Elaine carried a bucket and plastic shovels. I hauled towels, my cell phone, a mug of lukewarm coffee, a bottle of water, and a folding chair down our backyard hill to the creek. A small creek – only a few inches deep, three feet wide with clear, and gentle flowing water.

Elaine stomped and stomped. “Look, Gran, the water’s brown! Where’s my feet?” She stood perfectly still and I challenged her to stay still until the water cleared and she could see her feet. As she stared down, water striders glided on the water’s surface around her ankles. Elaine squatted. Her nose almost touching the water. The striders dispersed. “Where’d they go? I wanna catch one,” my Grand said.

Elaine raised her open hand and when a strider came close, she slapped the water and closed her fingers, but she didn’t catch anything. She tried again and again and again until finally, she showed me a crushed insect.

“Way to go, Elaine!” I said and then convinced her that the strider would be happier with its friends in the creek than alone in a plastic bucket. When she opened her fist underwater to release the strider, green algae floated onto her hand and she grabbed it. “Look, Gran! This is slimy!” She plunged her hand to the creek bottom and brought up a handful of algae.

“Is this supposed to be here?” Elaine asked. I explained that algae grows in water like weeds in dirt and it should be in the water. “Wow! That’s comazing!” (comazing – not amazing) my Grand said as she squeezed algae in both hands and then gathered enough to cover the bottom of a bucket. She held the bucket under my nose, “ Look. It’s like wet moss.”
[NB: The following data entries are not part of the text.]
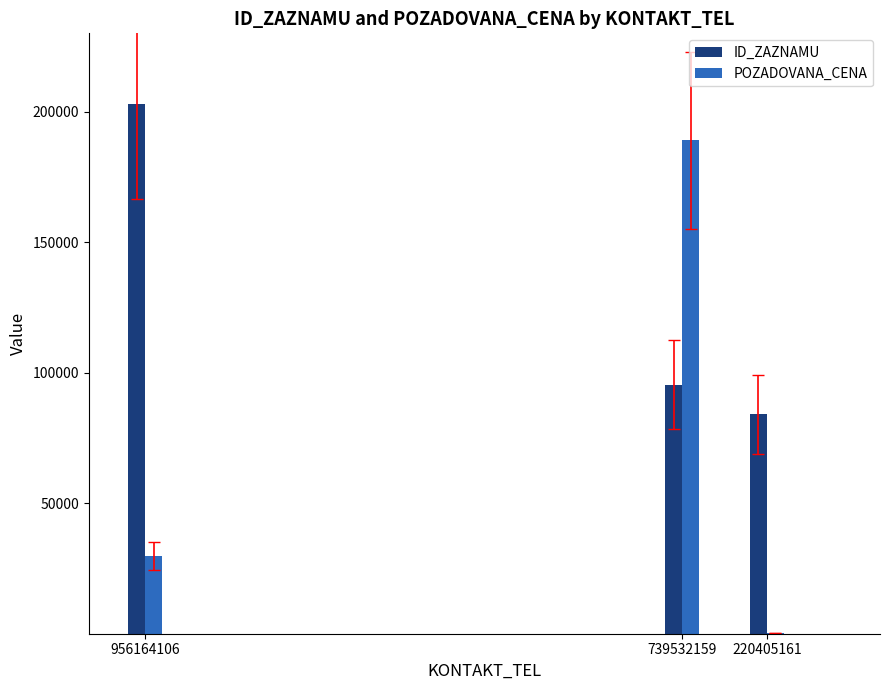

Reading left to right, extract all data points from this chart.

ID_ZAZNAMU: 203117	95436	84149
POZADOVANA_CENA: 29730	188970	240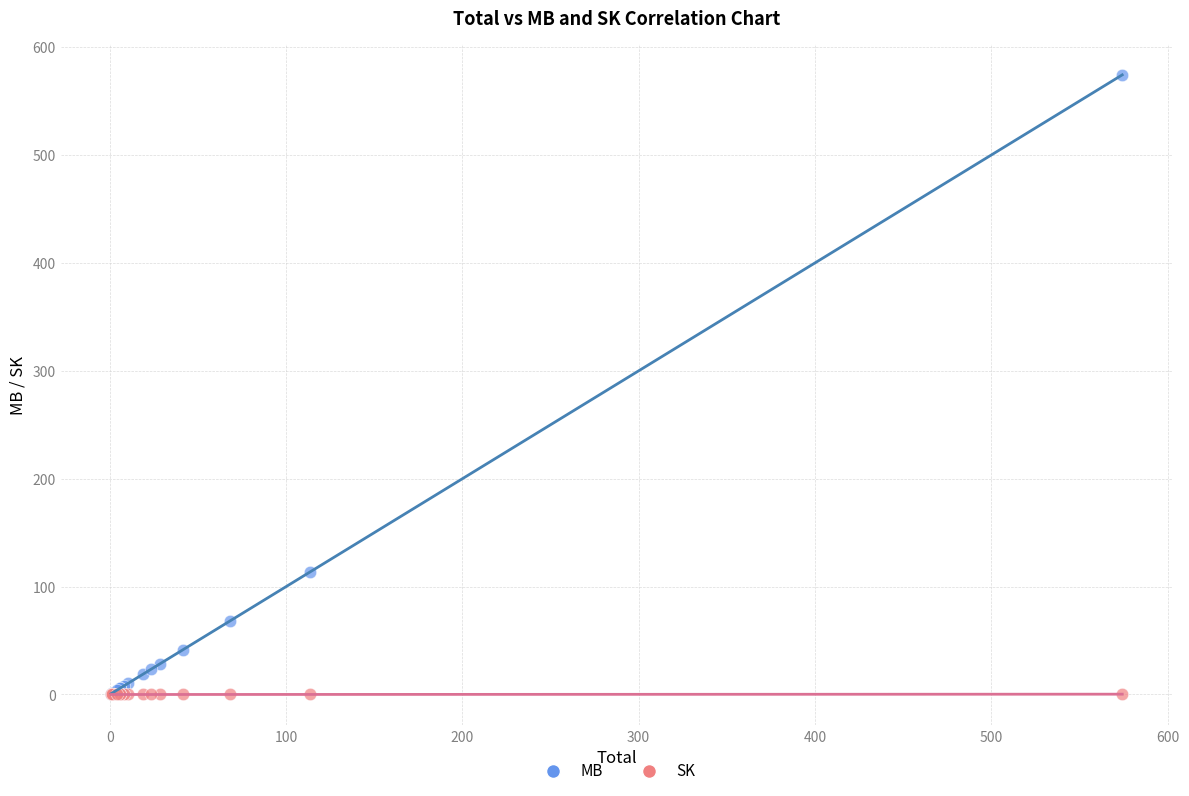

Which series has the widest spread of Y values?

MB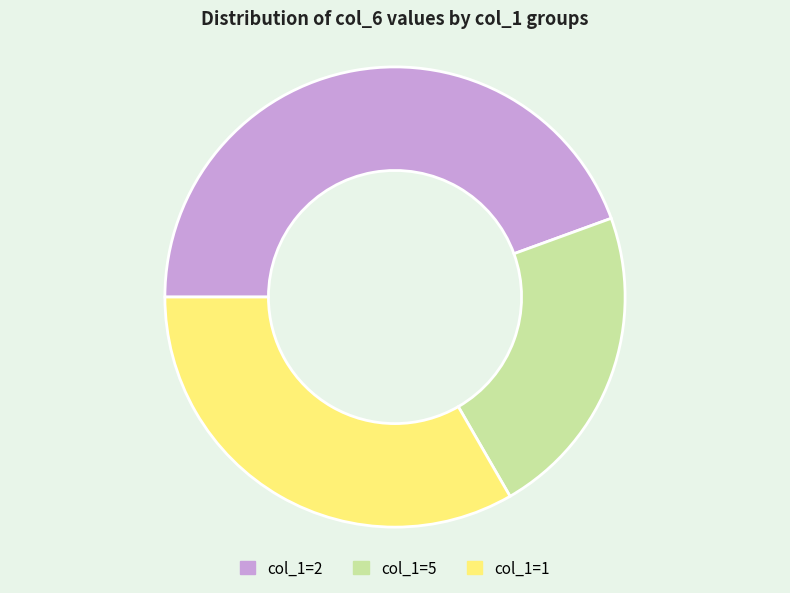

Which has a higher value, col_1=2 or col_1=5?

col_1=2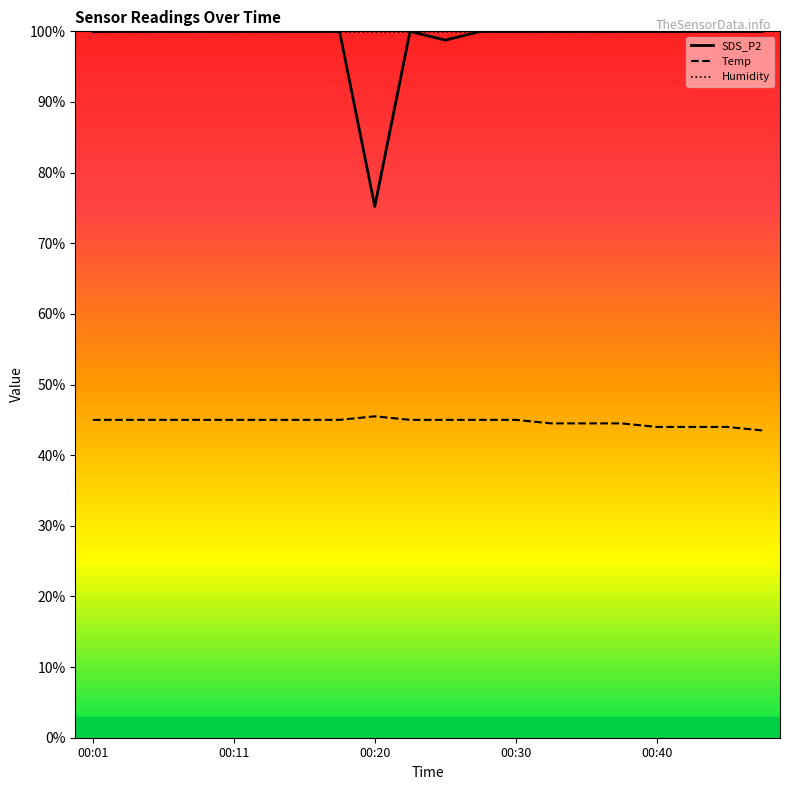

Read the Humidity value at 17.

99.9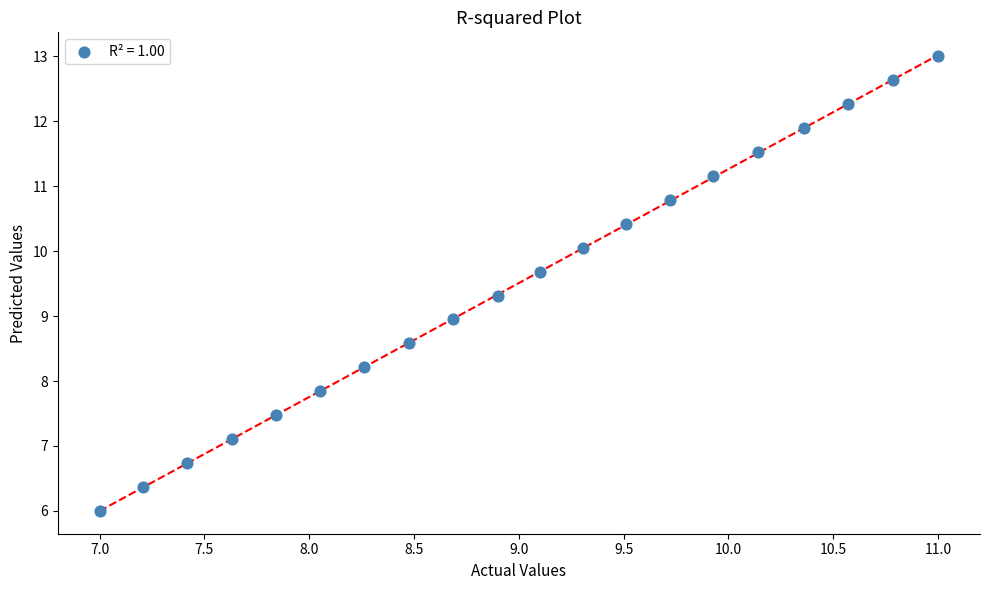

What is the range of X values (max minus min)?

4.0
Elaine and I took giant steps in the creek. We swirled water with a stick. We threw rocks and splashed and threw a leaf and watched it float. “Gran, will you help me build……what’s it called? One of those things that Samuel and Elsie (her older siblings) make?” She described it as rocks stacked on each other. “Do you mean a dam, Elaine?” I asked. “Dam!” she shouted. “Dam! Dam! Dam. Is dam a bad word?” Elaine’s interest in building a dam was shorter than the time it took to shout the word three times.

“I need to make some mud balls,” Elaine announced. She dug black clay from the creek’s bank and squashed it between her hands so that it stuck together. Carefully, she arranged the balls, the size of hickory nuts, on a big rock to dry. Every ball had to be the same size and placed in two straight lines.

A few more splashes and swirls and stomps and creek play time ended. As Elaine and I walked toward our house, I ad-libbed a silly one-line song. “Oh, we had fun in the creek,” and Elaine immediately sang, “Oh, yes, we did!” Our song continued.

We splashed and walked

            Elaine: And picked up rocks

            We saw a dragonfly

            Elaine: And wet mo – mo- moss

            We threw some rocks

            Elaine: And picked up water striders.

            Oh, we had fun in the creek.

            Elaine: OH, YES! WE DID, DID, DID, DID, DID!